0

I encountered the following inconsistent behaviour of cut which gives me a headache:

x <- 0.2316
cut(x, c(0, 0.2315, 10)) #gives 0.232 as cutpoint and choses second interval
## [1] (0.232,10]
## Levels: (0,0.232] (0.232,10]
cut(x, c(0, 0.232, 10)) #choses first interval when taking the same cutpoint it just gave (0.232)
## [1] (0,0.232]
## Levels: (0,0.232] (0.232,10]

The problem is that cut seems to chose the interval before formatting (rounding) the cut points. This leads to the inconsistent behaviour in the example that it chooses the second interval but would have chosen the first interval according to the given cut point (which can be seen in the last line).

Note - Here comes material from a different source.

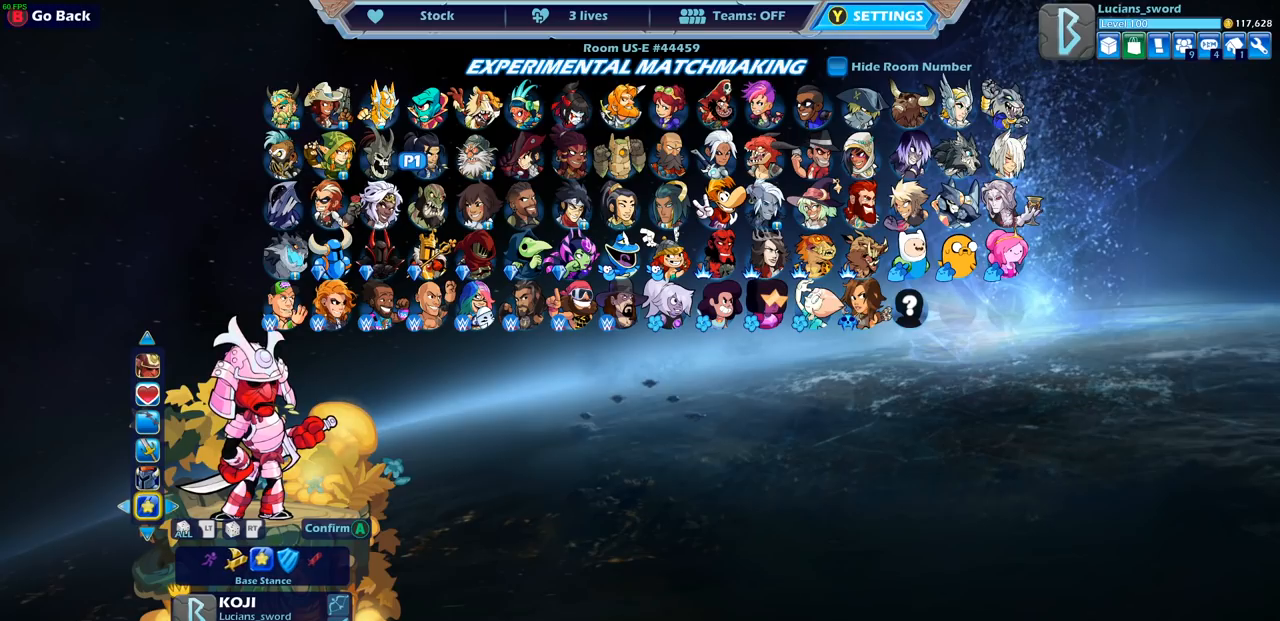
{"buttons": [], "left_stick": "center", "right_stick": "center", "events": []}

This is a problem for me because I have two functions in my package: One is calculating the cut points and the second is determining the right intervals where to put new data points. In the example above the same data point is put into the second interval in the first function but into the first interval in the second function - displaying the exact same cut points! That can lead to some strange behaviour in my package!

My question
Is this a known issue? And if yes are there any workarounds? Thank you

Edit
I know that you can change the number of decimal places with dig.lab yet the same problem would occur if you had cut points with more decimal places. The above example is just a demonstration of a more general problem!

vonjd
  • 4,202
  • 3
  • 44
  • 68
  • 1
    Do you want more digits for the cutpoints? That would be `cut(x, c(0, 0.2315, 10), dig.lab = 4)`. – lukeA Jun 18 '16 at 17:06
  • @lukeA: I know, yet the same problem would occur one decimal place further down when you had a number with more decimal places as the cutpoint. The above is just an illustrative example! – vonjd Jun 18 '16 at 17:09
  • @lukeA: Please see my edit. – vonjd Jun 18 '16 at 17:12
  • 1
    As lukeA points out, `cut` is using the correct point for partitioning. However, the print out is rounding. One fix for this if you are building functions for other users is to include a "dig.labs" argument in your function that will allow the user to choose the precision of the printed intervals. – lmo Jun 18 '16 at 17:13
  • @lmo: Thank you. Unfortunately this would not solve my problem because the cutpoints that are printed are used in my function No. 2 to chose the right interval and then again the wrong ones will be chosen in those unfortunate cases (see also my edit). – vonjd Jun 18 '16 at 17:18
  • Since you are setting the cutpoints, can you grab these separately? – Richard Telford Jun 18 '16 at 17:26
  • @RichardTelford: Yes, I think I found a way myself by having a look at the source code of `cut.default` - see my answer. – vonjd Jun 18 '16 at 17:30

1 Answers1

0

I just had a look at the source code of cut.default and I think one workaround would be to apply the same formatting that is applied on the printout on the breaks before calling the cut function:

breaks <- as.numeric(formatC(0 + c(0, 0.2315, 10), digits = 3, width = 1L))
cut(x, breaks = breaks)
## [1] (0,0.232]
## Levels: (0,0.232] (0.232,10]

Then at least everything is consistent (so in this case the first interval is chosen in both cases).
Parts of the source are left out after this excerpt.